I fear the thieves have returned.

December 24, 1990

When I spoke to the child in church, he told me of his troubles and they are my own. Decades have passed since I made the most mummies. The loss of my son has haunted me most. But the boy gave me new light.

I traced him as he tortured the thieves, but he did not take them. I could not understand why. In the Murphy home, I aided him. My shovel dealt blows that rendered them asleep. And I said to him, “Bring them to the tomb.” He would not. I pleaded. I handed the boy the shovel and wept. He told me, “The cops will be here soon. Be gone, old man.”

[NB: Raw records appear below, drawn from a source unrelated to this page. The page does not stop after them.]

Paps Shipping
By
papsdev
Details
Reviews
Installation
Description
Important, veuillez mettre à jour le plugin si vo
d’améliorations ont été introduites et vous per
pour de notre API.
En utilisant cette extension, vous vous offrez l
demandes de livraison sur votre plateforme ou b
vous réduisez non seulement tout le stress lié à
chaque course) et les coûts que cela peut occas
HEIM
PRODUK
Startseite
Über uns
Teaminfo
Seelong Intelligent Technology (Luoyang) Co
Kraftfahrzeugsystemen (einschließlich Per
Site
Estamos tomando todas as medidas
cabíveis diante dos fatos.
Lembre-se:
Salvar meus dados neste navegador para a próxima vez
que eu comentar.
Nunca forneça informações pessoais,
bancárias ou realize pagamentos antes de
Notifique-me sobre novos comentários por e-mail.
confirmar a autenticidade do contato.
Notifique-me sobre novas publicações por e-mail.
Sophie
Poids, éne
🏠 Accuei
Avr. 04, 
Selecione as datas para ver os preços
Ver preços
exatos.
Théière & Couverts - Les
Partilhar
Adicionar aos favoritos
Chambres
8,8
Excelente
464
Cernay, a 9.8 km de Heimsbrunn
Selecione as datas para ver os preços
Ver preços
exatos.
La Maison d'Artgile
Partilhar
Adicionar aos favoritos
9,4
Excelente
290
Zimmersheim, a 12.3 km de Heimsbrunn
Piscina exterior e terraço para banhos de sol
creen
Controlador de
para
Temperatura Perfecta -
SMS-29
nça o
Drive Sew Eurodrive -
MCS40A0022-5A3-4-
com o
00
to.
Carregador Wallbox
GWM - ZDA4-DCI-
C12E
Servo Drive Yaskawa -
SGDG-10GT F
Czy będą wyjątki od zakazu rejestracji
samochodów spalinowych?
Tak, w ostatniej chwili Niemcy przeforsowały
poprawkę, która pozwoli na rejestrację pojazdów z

He went back to his home and me to mine. As I write, I know not whether to be disappointed or inspired. I am the salt of the earth.

December 25, 1990

My birth son came home today. He showed me my granddaughter and we embraced. The boy stood in the window. He is my true son. Someday.

November 15, 1992

I took the eldest son Buzz. The family mourns. The boy did not notice. He has not paid me mind in months. The family has a “For Sale” sign in the yard now. Once again, the son is leaving, perhaps for good this time. How you feel about your family is a complicated thing.

I must sleep now. I believe the boy will take me in my rest. I, an angel with a filthy soul. In ashes.